Find the line with "থাকেন। জাপানের একটা" in the data below, then restate it and all remaining lines exactly, adding nothing.
Start of INPUT MATERIAL
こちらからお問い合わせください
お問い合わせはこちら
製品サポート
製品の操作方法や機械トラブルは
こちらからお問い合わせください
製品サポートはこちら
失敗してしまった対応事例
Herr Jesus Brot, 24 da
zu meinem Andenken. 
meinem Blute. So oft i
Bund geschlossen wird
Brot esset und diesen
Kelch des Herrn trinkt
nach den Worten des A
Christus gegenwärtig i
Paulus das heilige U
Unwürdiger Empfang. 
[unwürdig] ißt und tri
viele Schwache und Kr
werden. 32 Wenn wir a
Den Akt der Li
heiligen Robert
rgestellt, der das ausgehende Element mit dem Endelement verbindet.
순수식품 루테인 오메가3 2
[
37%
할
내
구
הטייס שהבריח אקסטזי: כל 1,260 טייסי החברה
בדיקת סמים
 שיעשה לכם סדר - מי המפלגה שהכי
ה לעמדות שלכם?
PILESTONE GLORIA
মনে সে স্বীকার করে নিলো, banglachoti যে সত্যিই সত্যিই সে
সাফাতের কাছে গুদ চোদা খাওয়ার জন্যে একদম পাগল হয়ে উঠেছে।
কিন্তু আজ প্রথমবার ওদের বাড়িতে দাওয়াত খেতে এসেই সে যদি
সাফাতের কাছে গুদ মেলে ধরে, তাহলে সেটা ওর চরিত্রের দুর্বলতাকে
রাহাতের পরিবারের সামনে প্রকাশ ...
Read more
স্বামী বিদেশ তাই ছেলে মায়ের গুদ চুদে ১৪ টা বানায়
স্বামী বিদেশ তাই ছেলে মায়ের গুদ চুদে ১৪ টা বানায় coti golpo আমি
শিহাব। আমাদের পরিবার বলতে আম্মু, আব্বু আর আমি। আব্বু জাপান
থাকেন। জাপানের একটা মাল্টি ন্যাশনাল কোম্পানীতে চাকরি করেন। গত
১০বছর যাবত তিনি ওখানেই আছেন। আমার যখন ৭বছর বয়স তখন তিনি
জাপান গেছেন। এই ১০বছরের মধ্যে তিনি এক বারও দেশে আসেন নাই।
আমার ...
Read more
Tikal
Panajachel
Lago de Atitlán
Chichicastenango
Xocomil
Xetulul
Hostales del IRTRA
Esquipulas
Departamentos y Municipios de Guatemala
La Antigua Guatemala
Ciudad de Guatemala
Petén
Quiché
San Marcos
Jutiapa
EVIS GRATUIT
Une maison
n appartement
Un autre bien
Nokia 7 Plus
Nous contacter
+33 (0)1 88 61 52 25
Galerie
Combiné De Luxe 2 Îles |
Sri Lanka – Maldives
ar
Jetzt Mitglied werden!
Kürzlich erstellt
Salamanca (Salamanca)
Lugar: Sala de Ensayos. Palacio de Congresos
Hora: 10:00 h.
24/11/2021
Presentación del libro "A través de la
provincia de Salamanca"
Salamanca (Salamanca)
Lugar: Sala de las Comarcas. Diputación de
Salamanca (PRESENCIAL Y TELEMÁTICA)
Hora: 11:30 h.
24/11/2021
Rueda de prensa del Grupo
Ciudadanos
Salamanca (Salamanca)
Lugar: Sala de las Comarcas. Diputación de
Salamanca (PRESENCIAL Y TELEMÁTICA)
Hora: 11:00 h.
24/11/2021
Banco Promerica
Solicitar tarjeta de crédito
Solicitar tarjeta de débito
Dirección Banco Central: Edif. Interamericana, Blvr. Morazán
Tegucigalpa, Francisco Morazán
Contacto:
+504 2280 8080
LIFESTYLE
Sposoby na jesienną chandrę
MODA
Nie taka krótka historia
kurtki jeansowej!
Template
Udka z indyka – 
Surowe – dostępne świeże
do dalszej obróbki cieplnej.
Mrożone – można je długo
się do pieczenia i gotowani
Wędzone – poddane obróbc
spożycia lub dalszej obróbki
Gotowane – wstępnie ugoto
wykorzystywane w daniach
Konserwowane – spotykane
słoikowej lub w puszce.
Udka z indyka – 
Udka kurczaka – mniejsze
End of INPUT MATERIAL
• SOLUTION FOR THIS PROBLEM:
থাকেন। জাপানের একটা মাল্টি ন্যাশনাল কোম্পানীতে চাকরি করেন। গত
১০বছর যাবত তিনি ওখানেই আছেন। আমার যখন ৭বছর বয়স তখন তিনি
জাপান গেছেন। এই ১০বছরের মধ্যে তিনি এক বারও দেশে আসেন নাই।
আমার ...
Read more
Tikal
Panajachel
Lago de Atitlán
Chichicastenango
Xocomil
Xetulul
Hostales del IRTRA
Esquipulas
Departamentos y Municipios de Guatemala
La Antigua Guatemala
Ciudad de Guatemala
Petén
Quiché
San Marcos
Jutiapa
EVIS GRATUIT
Une maison
n appartement
Un autre bien
Nokia 7 Plus
Nous contacter
+33 (0)1 88 61 52 25
Galerie
Combiné De Luxe 2 Îles |
Sri Lanka – Maldives
ar
Jetzt Mitglied werden!
Kürzlich erstellt
Salamanca (Salamanca)
Lugar: Sala de Ensayos. Palacio de Congresos
Hora: 10:00 h.
24/11/2021
Presentación del libro "A través de la
provincia de Salamanca"
Salamanca (Salamanca)
Lugar: Sala de las Comarcas. Diputación de
Salamanca (PRESENCIAL Y TELEMÁTICA)
Hora: 11:30 h.
24/11/2021
Rueda de prensa del Grupo
Ciudadanos
Salamanca (Salamanca)
Lugar: Sala de las Comarcas. Diputación de
Salamanca (PRESENCIAL Y TELEMÁTICA)
Hora: 11:00 h.
24/11/2021
Banco Promerica
Solicitar tarjeta de crédito
Solicitar tarjeta de débito
Dirección Banco Central: Edif. Interamericana, Blvr. Morazán
Tegucigalpa, Francisco Morazán
Contacto:
+504 2280 8080
LIFESTYLE
Sposoby na jesienną chandrę
MODA
Nie taka krótka historia
kurtki jeansowej!
Template
Udka z indyka – 
Surowe – dostępne świeże
do dalszej obróbki cieplnej.
Mrożone – można je długo
się do pieczenia i gotowani
Wędzone – poddane obróbc
spożycia lub dalszej obróbki
Gotowane – wstępnie ugoto
wykorzystywane w daniach
Konserwowane – spotykane
słoikowej lub w puszce.
Udka z indyka – 
Udka kurczaka – mniejsze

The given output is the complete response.